How does the changing profile of infants referred for ECMO affect the overall respiratory outcome?
journal contributionposted on 03.10.2008, 07:46 by Caroline S. Beardsmore, Jennifer Westaway, Hilliary Killer, Richard K. Firmin, Hitesh C. Pandya
Objective: Extracorporeal Membrane Oxygenation (ECMO) has been shown to be effective in full-term neonates with severe but reversible lung disease within the context of randomized controlled trial. Since this trial, ECMO has been open to a wider population of infants in the UK and other treatments have become available. The population referred for ECMO has therefore changed. The aims of this study were (i) to compare respiratory outcomes of infants receiving ECMO in recent years with those from ten years ago, and (ii) to see if respiratory outcome varied with diagnostic group. Methods: All infants referred to a single ECMO centre below the age of 12 months over a 7-year period were eligible. They attended the laboratory one year after ECMO for measurements of lung volume, airways conductance, maximum expiratory flow, and indices of tidal breathing.
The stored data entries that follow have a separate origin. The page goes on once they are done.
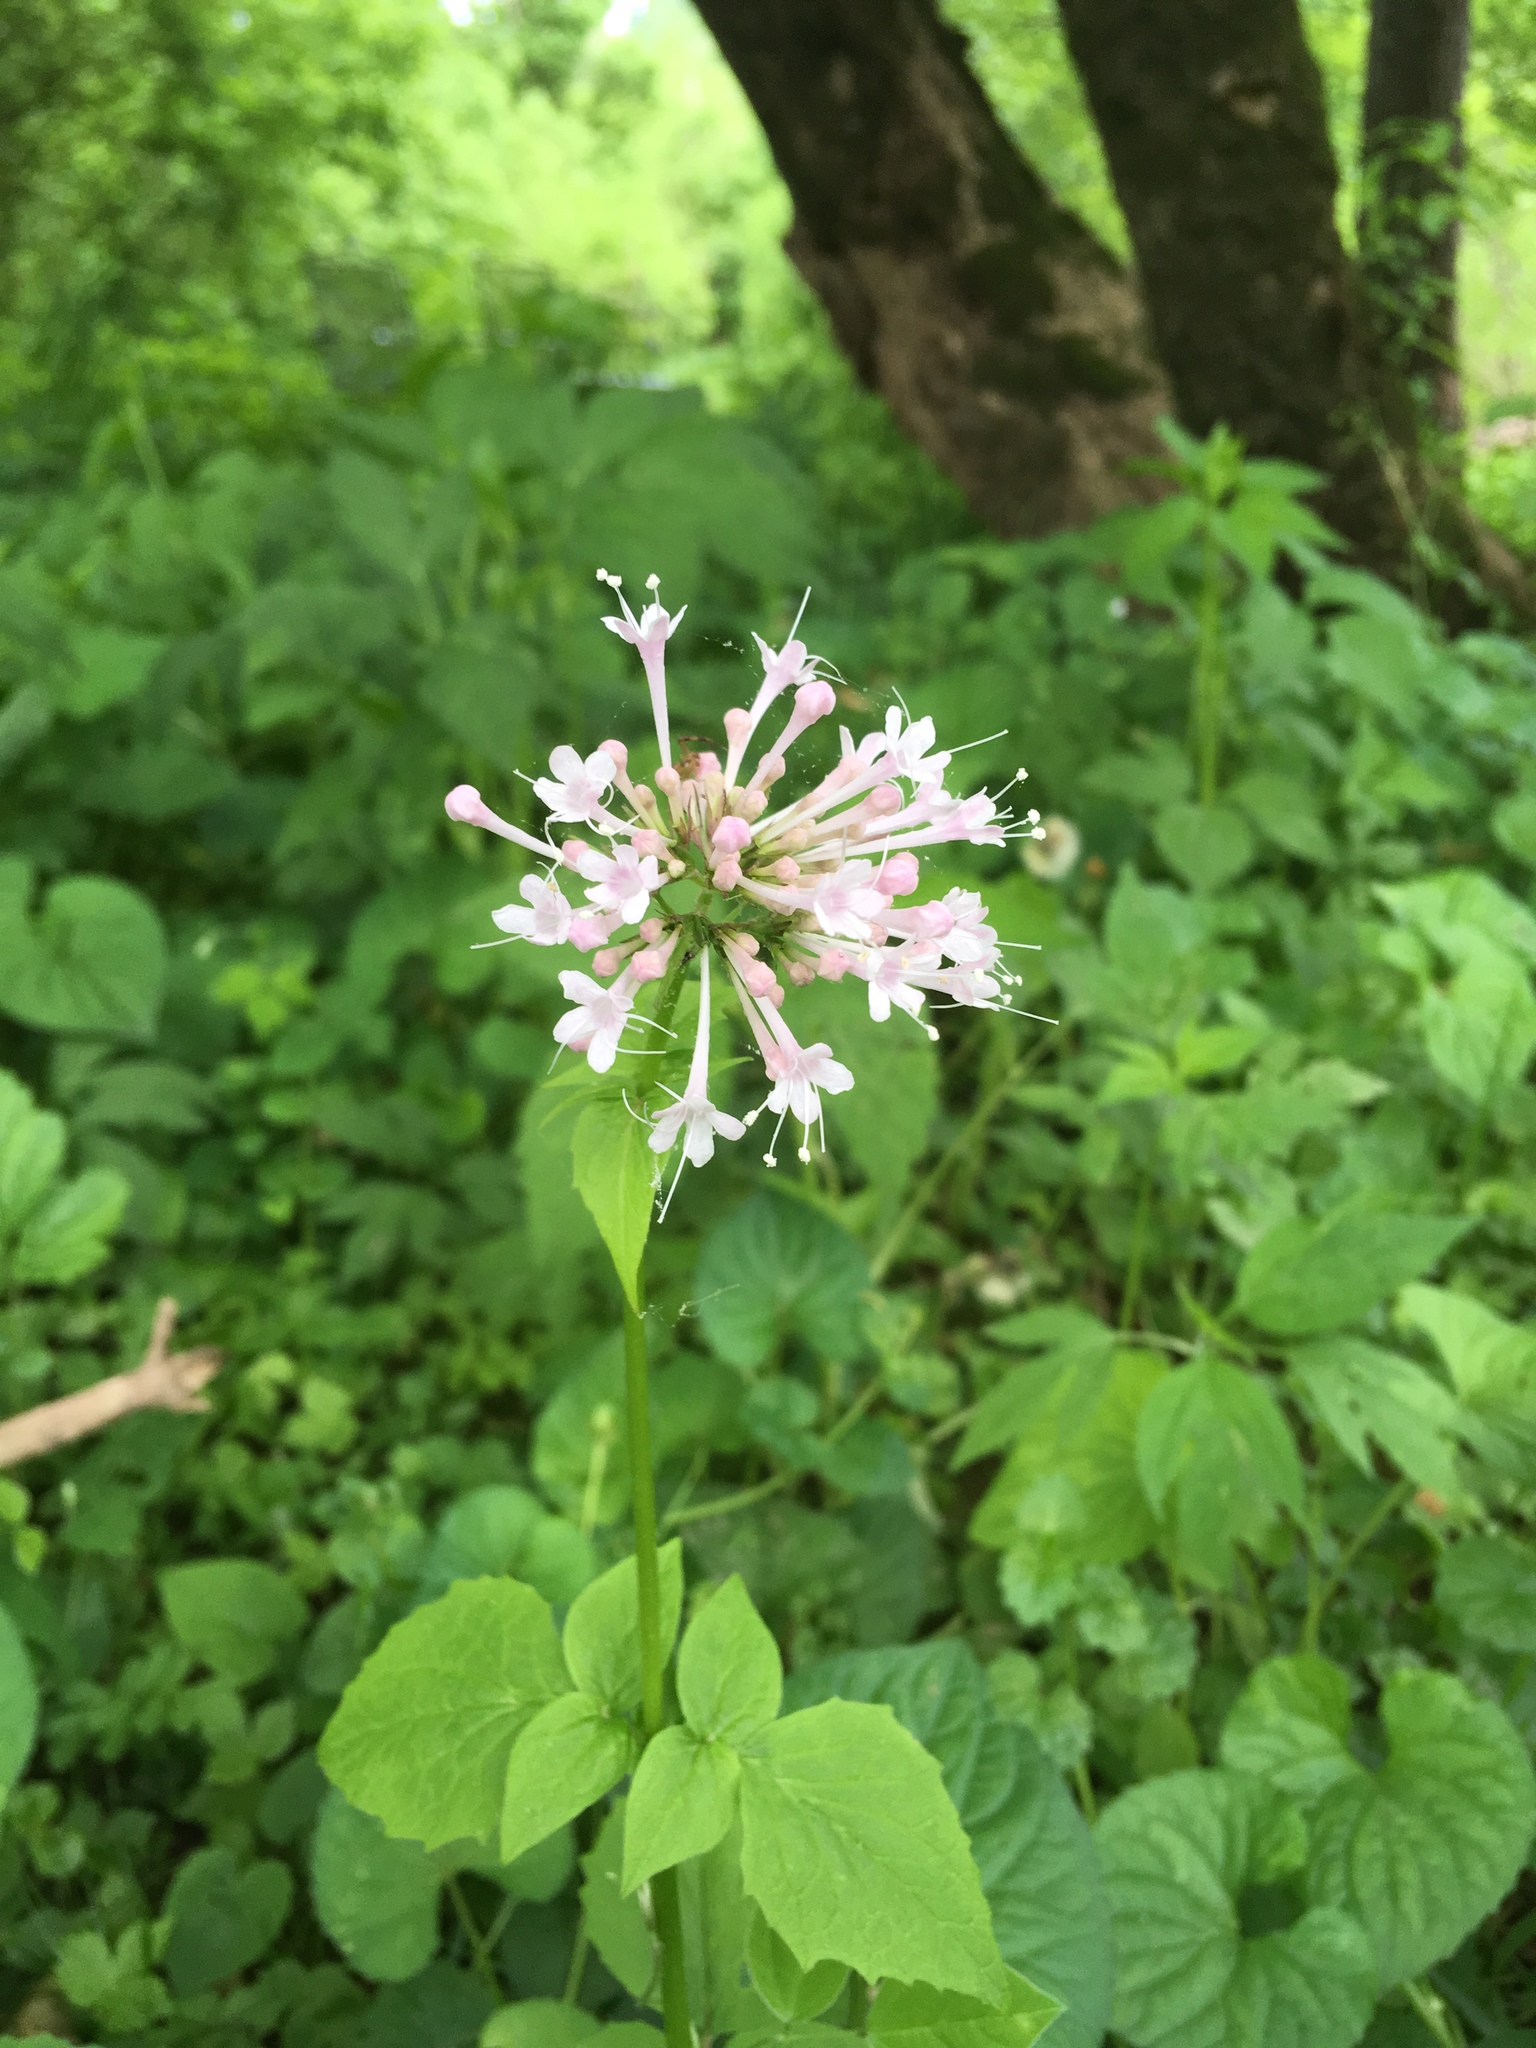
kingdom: Plantae
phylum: Tracheophyta
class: Magnoliopsida
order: Dipsacales
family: Caprifoliaceae
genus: Valeriana
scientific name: Valeriana pauciflora
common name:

Results: One hundred and six (77% of those eligible) were tested and results compared with 51 infants referred for ECMO as part of the original UK ECMO trial. The groups were of comparable weight and length. Lung volume was not different but there was a strong trend for the infants seen in more recent years to have better forced expiratory flow and specific airway conductance. Restricting analysis to the major sub-group (Meconium Aspiration) confirmed these findings. When divided into diagnostic subgroups, those infants requiring ECMO for respiratory distress syndrome or who were over 2 weeks when commencing ECMO had a poorer respiratory outcome than others. Conclusions: The respiratory outcome of infants treated beyond the tightly-regulated criteria of the UK trial remains good and even shows a trend towards improvement. Certain subgroups require ECMO for longer and have poorer pulmonary function when followed up. This is important when providing information to parents and may have implications for workload planning of ECMO units and future healthcare provision.